A better example of both scenario’s 1 +2 is Fahrenheit (otherwise known as Indigo Prophecy). In this game you are trying to evade the police because you’ve been framed for a murder you didn’t commit. Well, kinda. Actually you did commit it, but you were possessed by some kind of demon. And you’re also playing the cops trying to find you, while at the same time hiding evidence.
The game is fraught with consequences. Your character has a general mood which increases or decreases based on your success in the game. Let this mood get too low, and they might commit suicide, or quit their job, go on a bender, etc. Here’s a scenario from early on in the game, you’re in a park. It’s winter and a boy has just fallen through a hole in the ice. He’s trapped and is going to freeze and/or drown if you don’t help. But, there are cops not too far away (not close enough to save the boy, but close enough to spot you when you drag him out of the water). If you leave the boy you end up feeling terrible, if you save him you risk getting caught. What do you do?
There are points in this game where you have to do the wrong thing. You have to hide the body, destroy evidence, etc. But there are a myriad of others where it’s not clear what you should do, and the consequences play out over hours, not seconds of gameplay.
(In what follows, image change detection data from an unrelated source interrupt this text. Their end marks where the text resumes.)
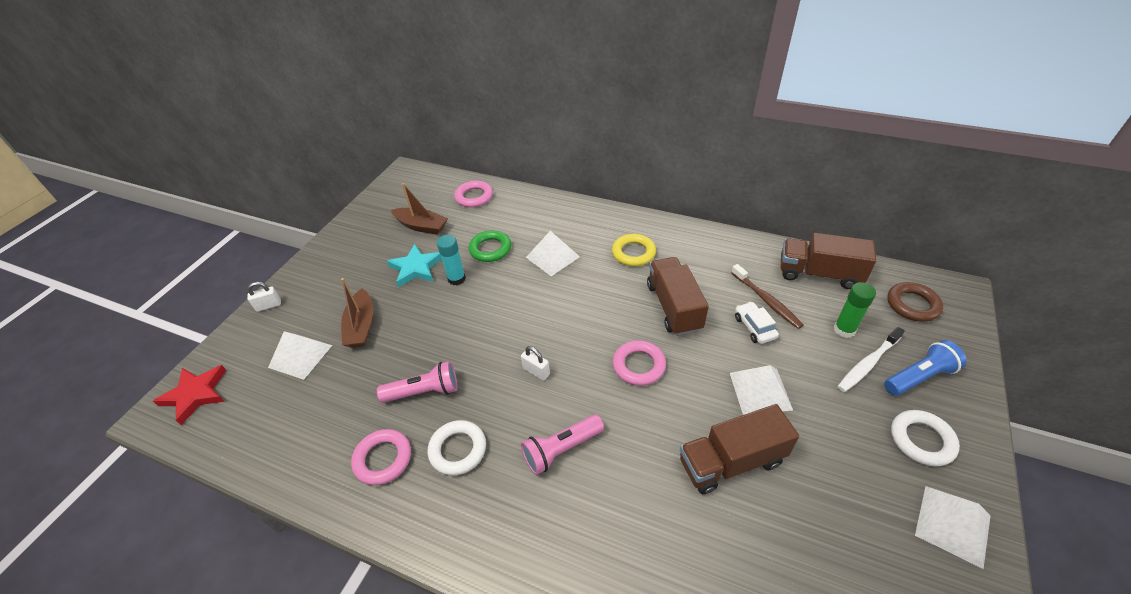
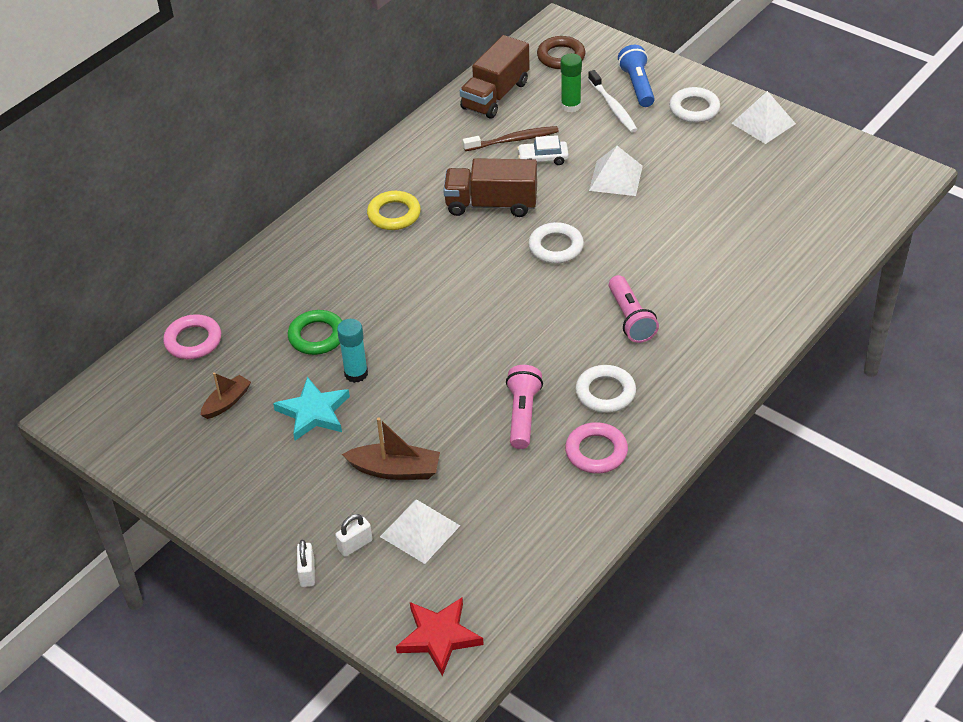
camera: 75 degrees left, 0 degrees up
brown boat [391,183,448,235] -> brown boat [201,372,251,419], size x0.67
white padlock [521,346,550,381] -> white padlock moved to [335,514,373,557]
white pyramid [526,231,580,276] -> none
pink ring [613,340,666,386] -> white ring [528,222,584,264]
brown truck [680,404,799,494] -> none

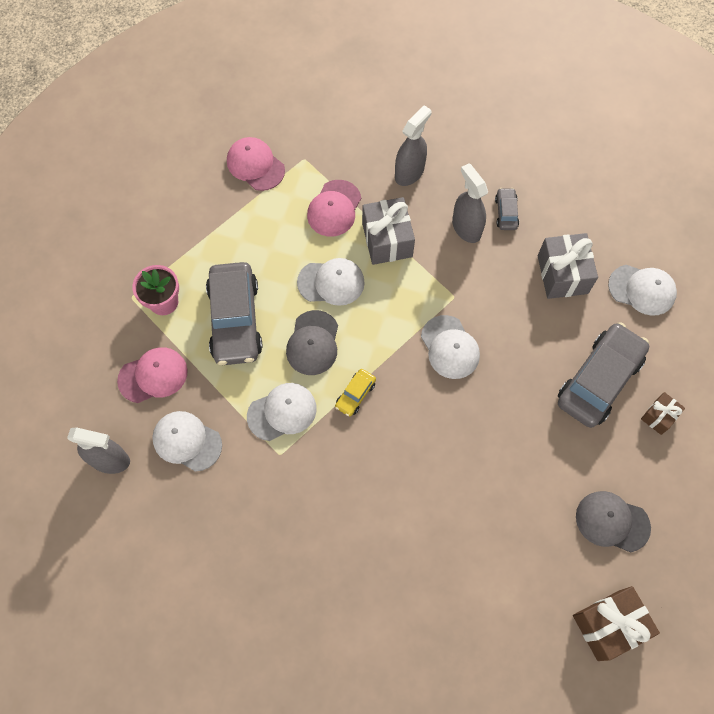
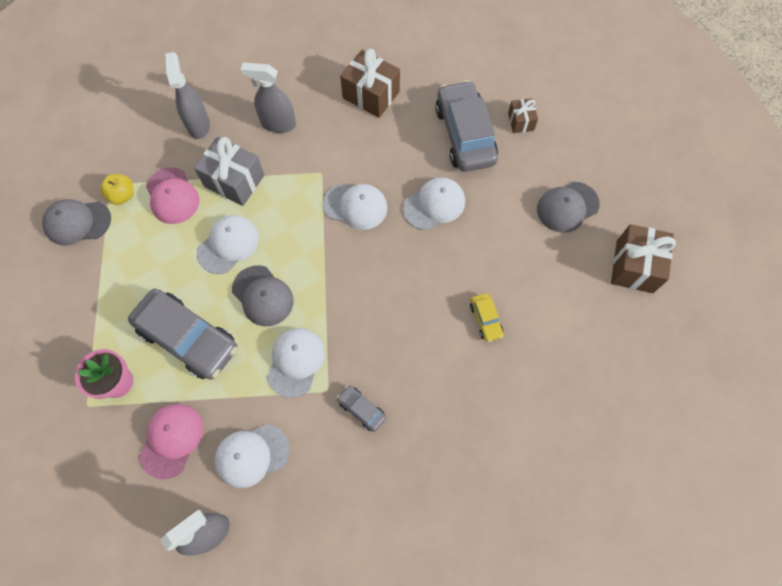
camera: 50 degrees left, 0 degrees up
pink cap [227,137,285,191] -> grey cap [42,199,111,246]
yellow car [335,369,376,417] -> yellow car moved to [470,293,504,342]
grey car [495,188,519,230] -> grey car moved to [337,385,386,432]
grey gift [538,233,598,299] -> brown gift [340,49,400,118]
white cap [608,265,677,316] -> white cap moved to [403,177,465,230]
none -> yellow apple [100,174,134,205]

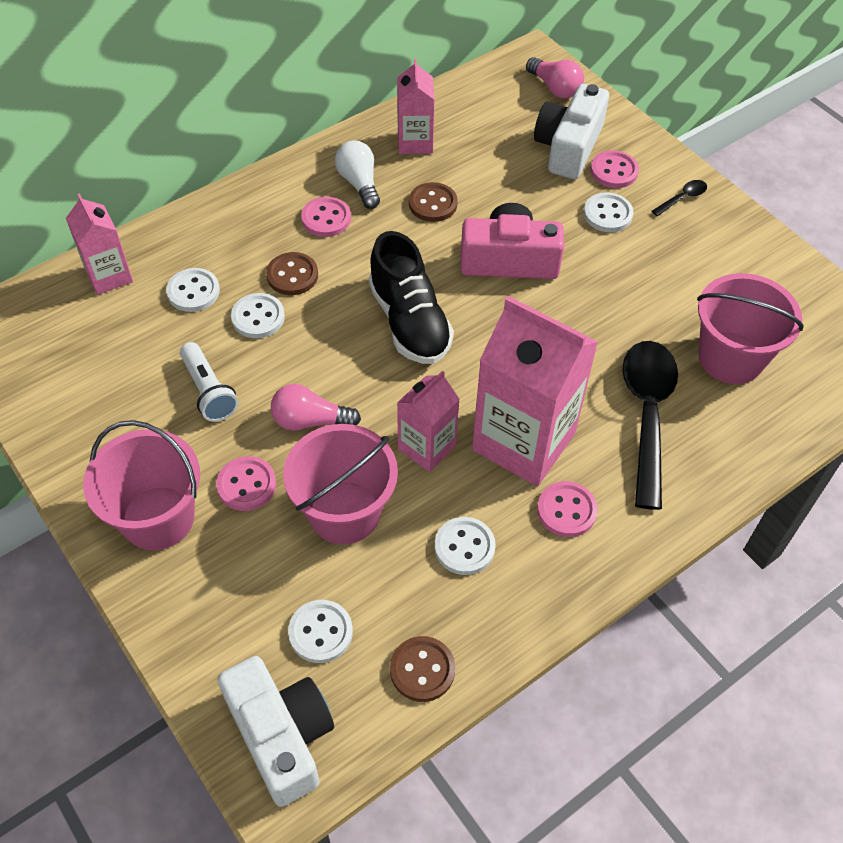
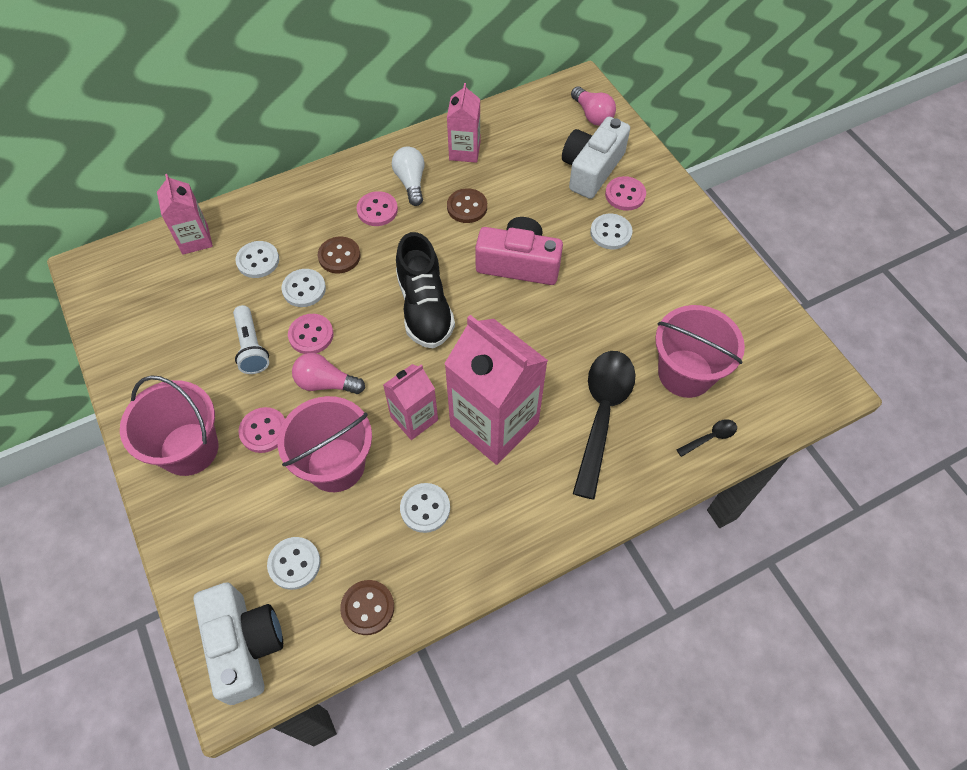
camera: 10 degrees right, 5 degrees up
pink button [537,481,598,537] -> pink button moved to [288,314,333,354]
black spoon [652,180,707,216] -> black spoon moved to [677,419,737,457]

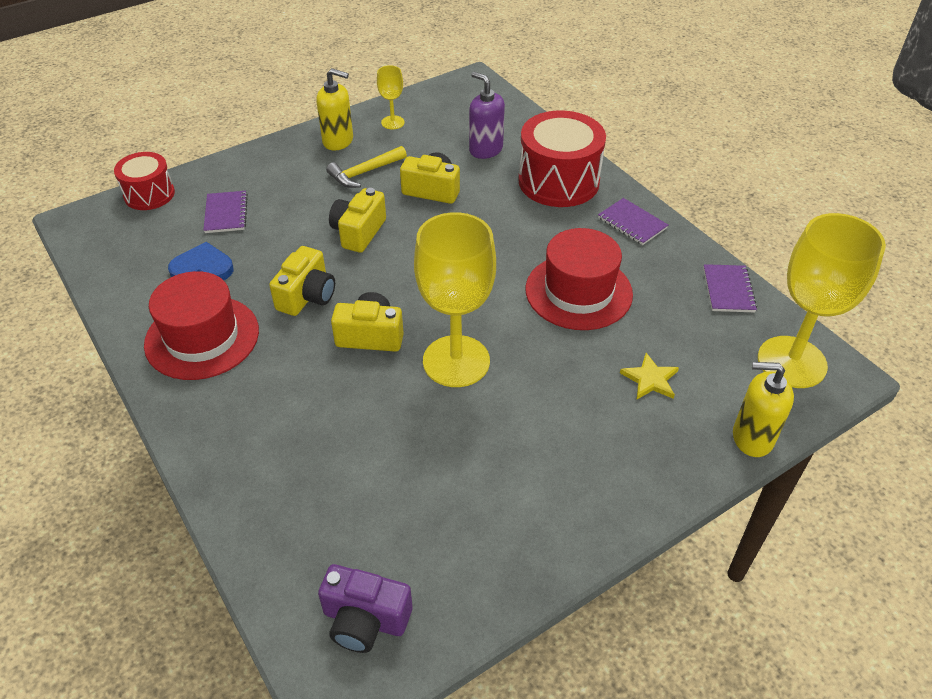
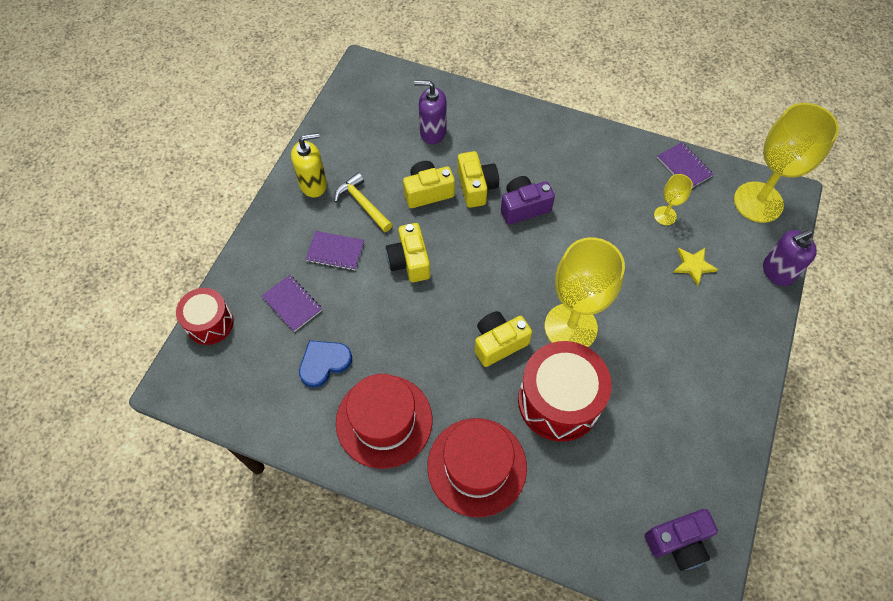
camera: 35 degrees left, 15 degrees up
yellow camera [269,246,335,316] -> yellow camera moved to [457,151,499,208]
yellow hammer [326,146,407,188] -> yellow hammer turned 120 degrees clockwise [335,173,393,232]
yellow goblet [377,65,405,129] -> yellow goblet moved to [654,174,693,225]
red drum [518,111,606,207] -> red drum moved to [518,341,612,442]
red hat [526,228,633,330] -> red hat moved to [427,418,527,517]
purple notebook [598,198,668,245] -> purple notebook moved to [305,231,364,270]
yellow soap dispenser [733,362,794,457] -> purple soap dispenser [763,229,817,286]
none -> purple camera [501,176,555,225]

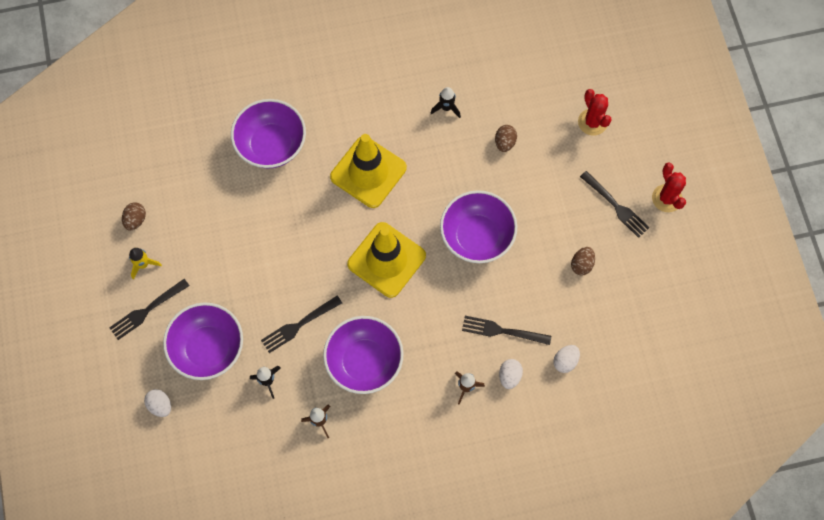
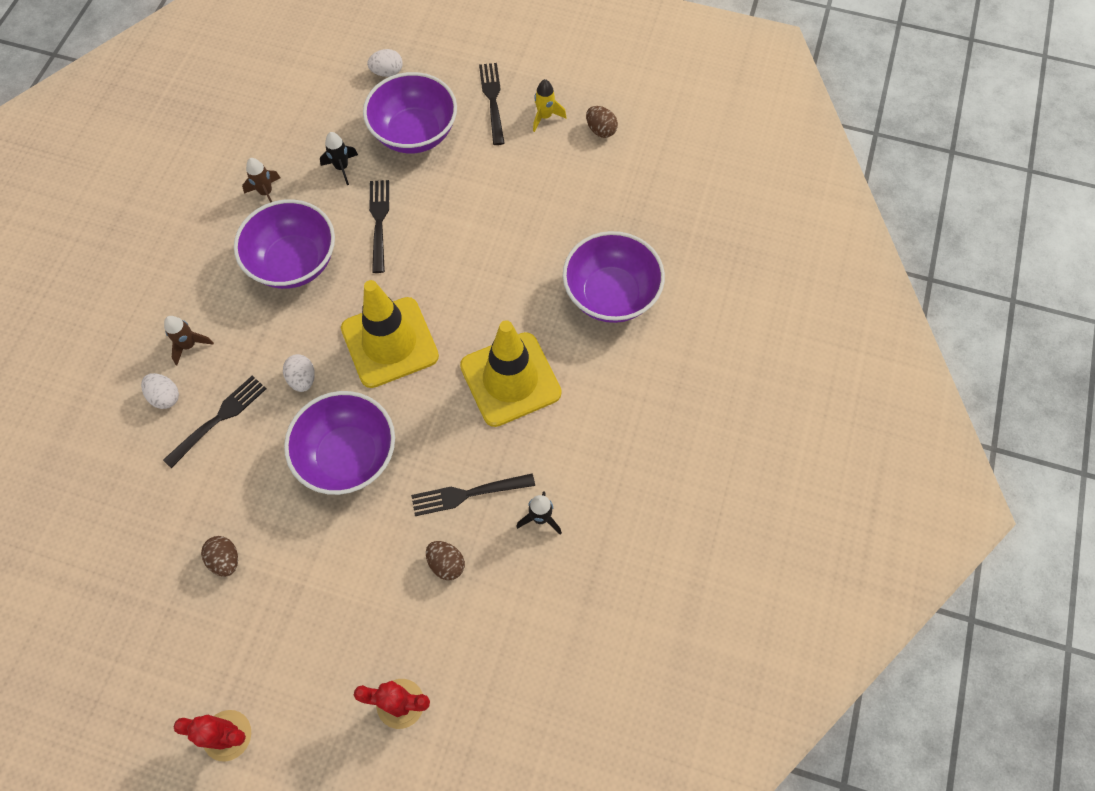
camera: 120 degrees right, 5 degrees down
white egg [553,345,580,373] -> white egg moved to [283,354,315,392]
black fork [580,171,650,238] -> black fork moved to [411,473,535,516]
I guess that’s the point I’m meandering towards, life does have some instant consequences for bad actions, but more often than not their impact is felt over a long period of time. Or not at all. Like any form of media, video games can explore these dynamics, and the best ones do. There will probably always be parts of games we don’t like, or that we think aren’t very moral, but games can also make us think, and play out different scenarios and see where they go.